Herr Präsident, meine sehr verehrten Damen und Herren! Ganze Heerscharen von Politikern aller Couleur von der Kreisklasse bis zur Bundesliga haben in den vergangenen Jahren immer wieder die Forderung erhoben, die Bildungspolitik zum Megathema zu machen. PISA sei es gedankt: Dies ist gelungen. PISA ist ein Schock, PISA ist gleichzeitig eine Chance – übrigens auch eine Chance für uns, über grundsätzliche Fragen der Bildungspolitik zu diskutieren, und zwar auch vor dem Hintergrund, dass die Länderbewertung für die Bundesrepublik Deutschland noch nicht vorliegt. Das gibt uns die Chance, ohne kleinkarierten parteienpolitischen Hickhack und ganz offen über die Maßnahmen zu sprechen, die notwendig sind.
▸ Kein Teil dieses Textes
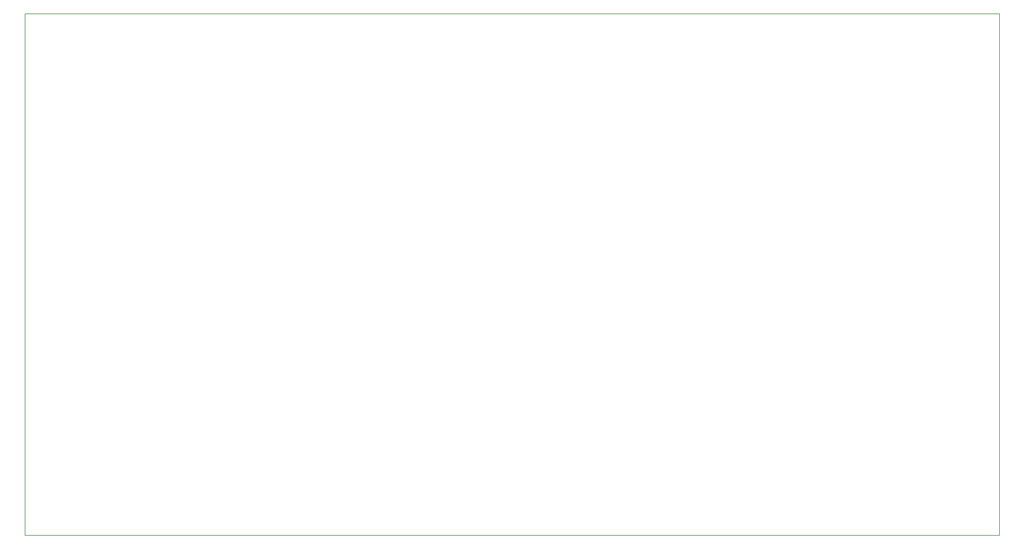
<source format=gm1>
G04 #@! TF.GenerationSoftware,KiCad,Pcbnew,(6.0.0)*
G04 #@! TF.CreationDate,2022-07-21T12:24:26+02:00*
G04 #@! TF.ProjectId,AWG,4157472e-6b69-4636-9164-5f7063625858,rev?*
G04 #@! TF.SameCoordinates,Original*
G04 #@! TF.FileFunction,Profile,NP*
%FSLAX46Y46*%
G04 Gerber Fmt 4.6, Leading zero omitted, Abs format (unit mm)*
G04 Created by KiCad (PCBNEW (6.0.0)) date 2022-07-21 12:24:26*
%MOMM*%
%LPD*%
G01*
G04 APERTURE LIST*
G04 #@! TA.AperFunction,Profile*
%ADD10C,0.050000*%
G04 #@! TD*
G04 APERTURE END LIST*
D10*
X140000000Y-125000000D02*
X140000000Y-50000000D01*
X140000000Y-50000000D02*
X280000000Y-50000000D01*
X280000000Y-50000000D02*
X280000000Y-125000000D01*
X280000000Y-125000000D02*
X140000000Y-125000000D01*
M02*

</source>
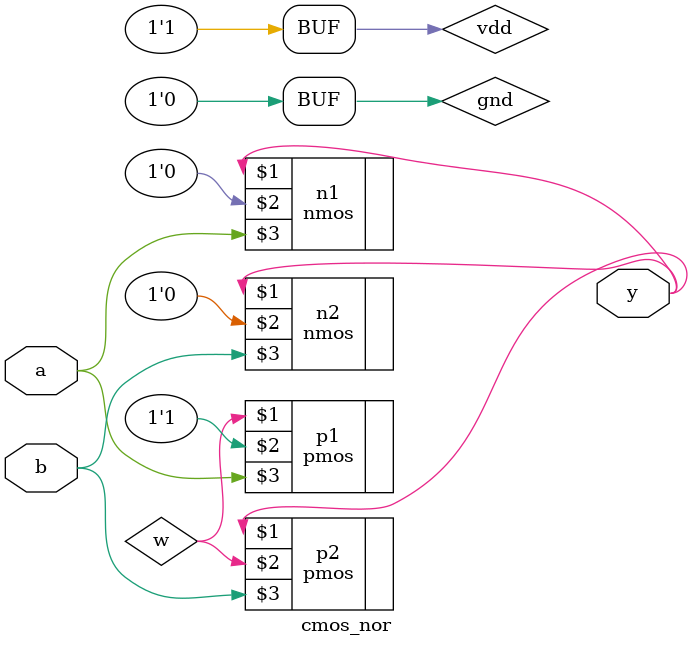
<source format=v>
module cmos_nor(
input a,b,
output y
);
supply1 vdd;
supply0 gnd;

wire w;

pmos p1(w,vdd,a);
pmos p2(y,w,b);
 
nmos n1(y,gnd,a);
nmos n2(y,gnd,b);

endmodule

</source>
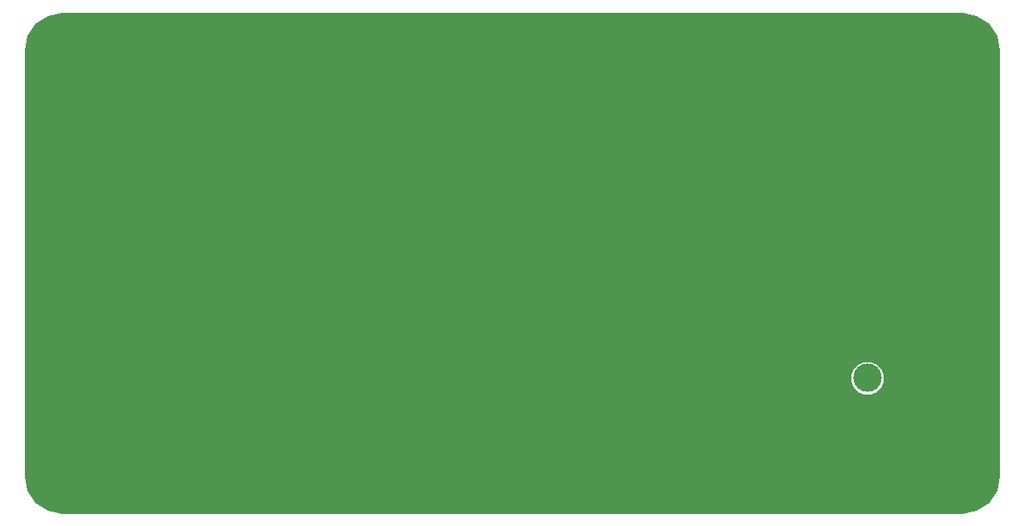
<source format=gbr>
G04 #@! TF.FileFunction,Copper,L1,Top,Signal*
%FSLAX46Y46*%
G04 Gerber Fmt 4.6, Leading zero omitted, Abs format (unit mm)*
G04 Created by KiCad (PCBNEW 4.0.4+e1-6308~48~ubuntu15.10.1-stable) date Thu Jan 25 11:04:30 2018*
%MOMM*%
%LPD*%
G01*
G04 APERTURE LIST*
%ADD10C,0.100000*%
%ADD11C,6.000000*%
%ADD12C,3.000000*%
%ADD13C,0.254000*%
G04 APERTURE END LIST*
D10*
D11*
X39532560Y-66746120D03*
X134548880Y-66715640D03*
X134543800Y-111739680D03*
D12*
X124495560Y-101371400D03*
D11*
X39517320Y-111739680D03*
D13*
G36*
X136003567Y-63208491D02*
X137239468Y-64034294D01*
X138065271Y-65270195D01*
X138358722Y-66745473D01*
X138358722Y-111730607D01*
X138065271Y-113205885D01*
X137239468Y-114441786D01*
X136003567Y-115267589D01*
X134528289Y-115561040D01*
X39543155Y-115561040D01*
X38067877Y-115267589D01*
X36831976Y-114441786D01*
X36006173Y-113205885D01*
X35712722Y-111730607D01*
X35712722Y-101733218D01*
X122668244Y-101733218D01*
X122945802Y-102404960D01*
X123459296Y-102919352D01*
X124130553Y-103198082D01*
X124857378Y-103198716D01*
X125529120Y-102921158D01*
X126043512Y-102407664D01*
X126322242Y-101736407D01*
X126322876Y-101009582D01*
X126045318Y-100337840D01*
X125531824Y-99823448D01*
X124860567Y-99544718D01*
X124133742Y-99544084D01*
X123462000Y-99821642D01*
X122947608Y-100335136D01*
X122668878Y-101006393D01*
X122668244Y-101733218D01*
X35712722Y-101733218D01*
X35712722Y-66745473D01*
X36006173Y-65270195D01*
X36831976Y-64034294D01*
X38067877Y-63208491D01*
X39543155Y-62915040D01*
X134528289Y-62915040D01*
X136003567Y-63208491D01*
X136003567Y-63208491D01*
G37*
X136003567Y-63208491D02*
X137239468Y-64034294D01*
X138065271Y-65270195D01*
X138358722Y-66745473D01*
X138358722Y-111730607D01*
X138065271Y-113205885D01*
X137239468Y-114441786D01*
X136003567Y-115267589D01*
X134528289Y-115561040D01*
X39543155Y-115561040D01*
X38067877Y-115267589D01*
X36831976Y-114441786D01*
X36006173Y-113205885D01*
X35712722Y-111730607D01*
X35712722Y-101733218D01*
X122668244Y-101733218D01*
X122945802Y-102404960D01*
X123459296Y-102919352D01*
X124130553Y-103198082D01*
X124857378Y-103198716D01*
X125529120Y-102921158D01*
X126043512Y-102407664D01*
X126322242Y-101736407D01*
X126322876Y-101009582D01*
X126045318Y-100337840D01*
X125531824Y-99823448D01*
X124860567Y-99544718D01*
X124133742Y-99544084D01*
X123462000Y-99821642D01*
X122947608Y-100335136D01*
X122668878Y-101006393D01*
X122668244Y-101733218D01*
X35712722Y-101733218D01*
X35712722Y-66745473D01*
X36006173Y-65270195D01*
X36831976Y-64034294D01*
X38067877Y-63208491D01*
X39543155Y-62915040D01*
X134528289Y-62915040D01*
X136003567Y-63208491D01*
M02*

</source>
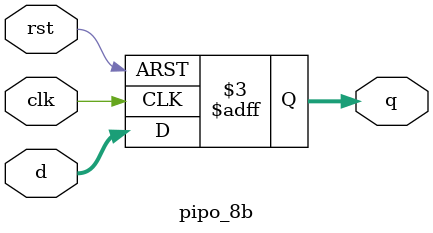
<source format=v>

module pipo_8b(input clk, rst, input[7:0]d, output reg[7:0]q);
always@(posedge clk, negedge rst)
begin
if(!rst)
q<='b0;
else
q<=d;
end
endmodule
</source>
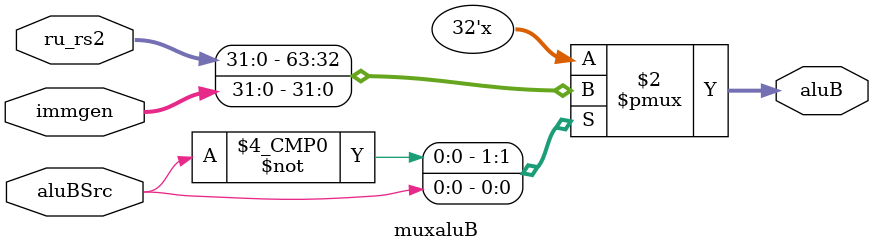
<source format=sv>
/*
mux para seleccionar la primera entrada B de la ALU
inputs:
- 32 bits del immgen
- 32 bits de la RU[rs2]
outputs:
- 32 bits de la entrada B seleccionada
control:
- 1 bit para seleccionar entre immgen o RU[rs2] ALUBSrc de la CU
*/

module muxaluB (
    input logic [31:0] immgen,
    input logic [31:0] ru_rs2,
    input logic aluBSrc,
    output logic [31:0] aluB
);

    always_comb begin
        case (aluBSrc)
            1'b0: aluB = ru_rs2; // Selecciona RU[rs2]
            1'b1: aluB = immgen; // Selecciona immgen
            default: aluB = 32'b0; // Valor por defecto (no debería ocurrir)
        endcase
    end
endmodule
</source>
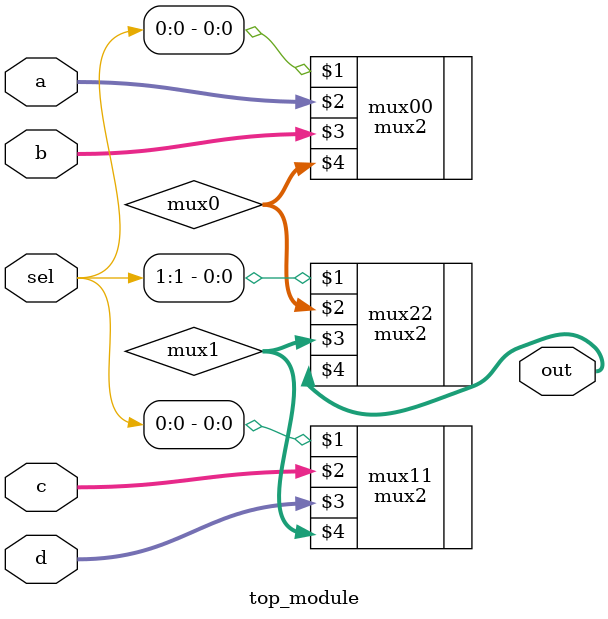
<source format=v>
/*
This 4-to-1 multiplexer doesn't work. Fix the bug(s).

You are provided with a bug-free 2-to-1 multiplexer:

module mux2 (
    input sel,
    input [7:0] a,
    input [7:0] b,
    output [7:0] out
);
*/

module top_module (
    input [1:0] sel,
    input [7:0] a,
    input [7:0] b,
    input [7:0] c,
    input [7:0] d,
    output [7:0] out  ); //

    wire [7:0] mux0, mux1;
    mux2 mux00 ( sel[0],    a,    b, mux0 );
    mux2 mux11 ( sel[0],    c,    d, mux1 );
    mux2 mux22 ( sel[1], mux0, mux1,  out );

endmodule

</source>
Wir müssen zum Beispiel über das Bildungsverständnis sprechen, das dieser Studie PISA zugrunde liegt. Es geht hier nicht allein um die Frage der handwerklichen Fähigkeit des Lesens, sondern es geht darüber hinaus. Was mich irritiert, ist die Tatsache, dass 50 % aller 15-Jährigen, die in die Untersuchung einbezogen worden sind, klar sagen, dass für sie Lesen kein Vergnügen ist. Wenn das wahr ist, meine Damen und Herren, kommt es allerdings darauf an, in unserem Land eine neue Lesekultur zu entwickeln. Ich füge aber ausdrücklich hinzu: Wenn wir eine neue Lesekultur wollen, müssen wir auch beim Elternhaus beginnen; denn Erziehung und Bildung beginnt im Elternhaus. Wir können das Elternhaus für den Erziehungserfolg nicht außen vor lassen.